Task instructions: In the post about the name-calling, rewrite the stretch from "A couple of" through "that get to me.", substituting "apartment complex" for "neighborhood".

Document text:
A couple of months ago, I blogged about the negative comments my kids were hearing regarding our choice to homeschool. In addition to the homeschool comments, my kids have been told by other kids in our neighborhood that they "don't matter," they are "idiots" "fa**ots""gay." They have a stupid family. They've been introduced to the "n" word for the first time ever and have gotten an earful of other colorful expletives. We can deal with so-called "bad" words, but the name-calling and cruel terms are the ones that get to me.
The kids had an interesting way they learned about the "n" word. They were playing with two of their friends who are Black. An older Black boy casually called another Black boy this name. My girls wouldn't have even noticed, but their girl friends gasped and covered their mouths. My girls asked them what that meant and the girls said, "You need to ask your mom, but it's worse than the "F" word! Our moms would KILL us if we ever said it!" I appreciated their friends guiding the girls to talk to me.

Data provided:

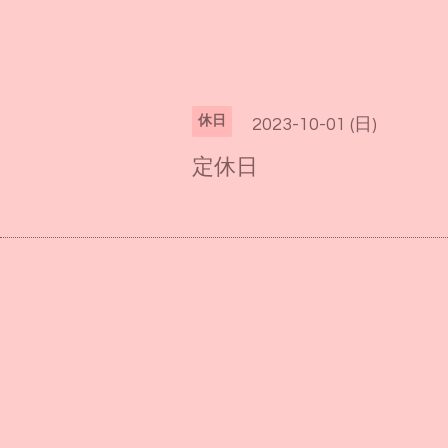
休日
2023-10-01 (日)
定休日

Answer box:
A couple of months ago, I blogged about the negative comments my kids were hearing regarding our choice to homeschool. In addition to the homeschool comments, my kids have been told by other kids in our apartment complex that they "don't matter," they are "idiots" "fa**ots""gay." They have a stupid family. They've been introduced to the "n" word for the first time ever and have gotten an earful of other colorful expletives. We can deal with so-called "bad" words, but the name-calling and cruel terms are the ones that get to me.